Borney Bergantine (October 3, 1909 – July 4, 1952) was the composer of "My Happiness," a music hit from the late 1940s that endures as an American love tune.

==Career==
Bergantine was born October 3, 1909. His birth name, Biagio Bergantino, became Americanized over time, first to Barny, and finally to Borney Bergantine. He was the son of Italian immigrants Nicholas and Anna Bergantino who moved to Kansas City from New York City two years before he was born. Bergantine attended Central Business College and was a graduate of Manuel High School. He was active in Italian-American affairs as editor of The American Tribune, a newspaper devoted to the interests of that community.

Bergantine was blind in the right eye, the result of a play injury with a toy umbrella as a toddler. A fall in a tree while in Italy as a boy caused one of his legs not to thrive. The limp that developed was offset by a cane which Bergantine came to rely on to get around. He was married in 1935.

Bergantine was granted membership into ASCAP, the American Society of Composers and Publishers. Bergantine’s songwriting included other original works such as "Why Am I Losing You" and "Forever With You." These were recorded following the success of "My Happiness." Bergantine also collaborated locally to write "Watch Your Step," which became a national safety song.

Bergantine died July 4, 1952, at the age of 42. He was a lifelong Kansas City resident except for six years in Italy as a youngster. His last home, shared with his wife, Vita, and their two children, Patty and Billy, was at 4234 Grand Avenue North. "My Happiness," was played at Bergantine’s funeral.

=="My Happiness"==
Bergantine was orchestra leader of "The Happiness Boys", a Kansas City band of the 1930s. This was the time of the Great Depression. "My Happiness" was played by "The Happiness Boys" wherever they performed. It was several years before the song itself, which Bergantine wrote about 1931, was recorded on an independent label. "My Happiness" was selected for the flip side of a record for a hit song. It was recorded by Jon and Sondra Steele on Damon Records and released in January 1948. Bergantine shared musical credits with Betty Peterson. He was credited for melody. Peterson, the wife of music publisher Louis Blasco, was credited for lyrics. The flip side, which was "My Happiness," was the side people wanted to hear. The listening public fell in love with it. "My Happiness" swept the record stores. It became a top song, winding up No. 2 on the charts.

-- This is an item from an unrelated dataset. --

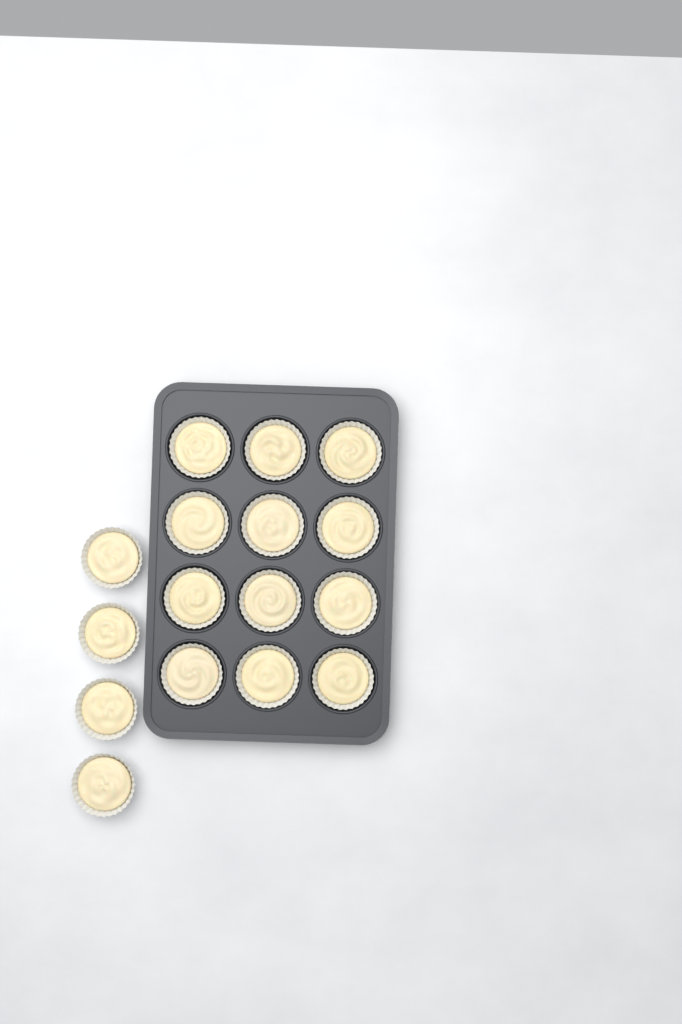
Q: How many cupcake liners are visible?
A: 16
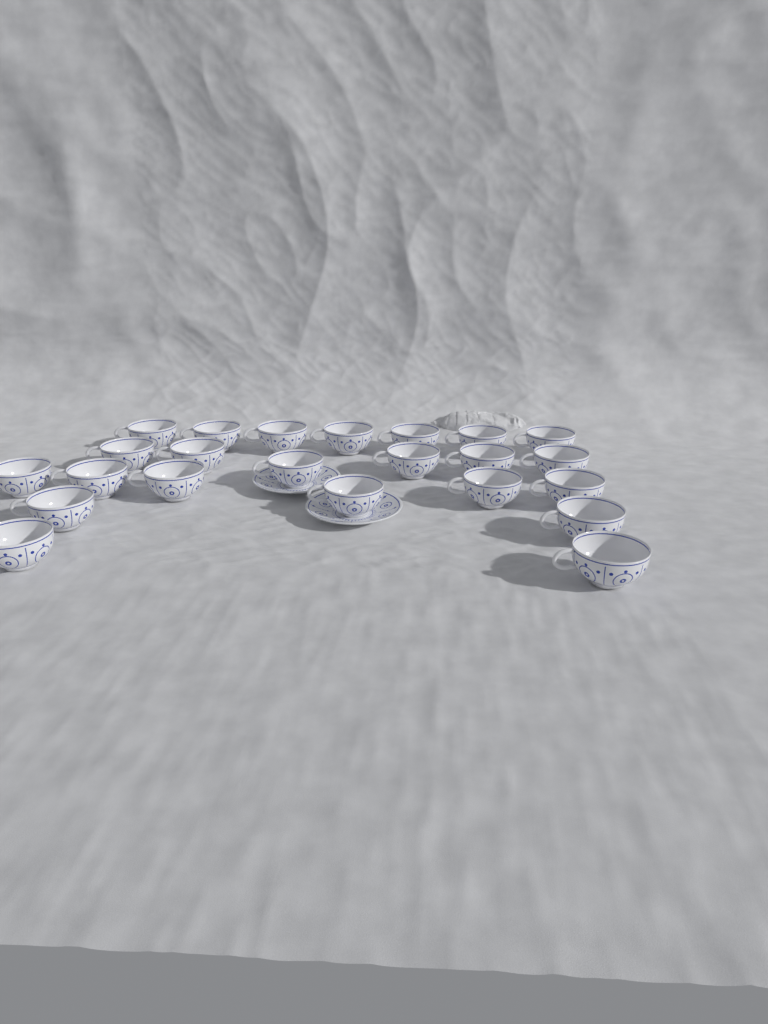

"My Happiness" also has the fame of being the first song Elvis Presley ever recorded. Presley recorded the then five-year-old song at Sun Studios in Memphis on July 18, 1953—a year after Bergantine's death. Elvis's Sun recordings, made over a three-year period beginning with "My Happiness," were inducted into the US Congress National Recording Registry in 2002.

Jon & Sondra Steele who recorded the first version remade the song in 1970 and it was produced by Paul Marshall, a former member of the psychedelic band of the 60s-the Strawberry Alarm Clock. The first cover was by the Pied Pipers which featured Jo Stafford.

Connie Francis successfully recorded "My Happiness" for MGM in 1959. "My Happiness" has been sung by many other artists including Ella Fitzgerald, Jim Reeves, Frank Sinatra, Andy Williams and Pat Boone.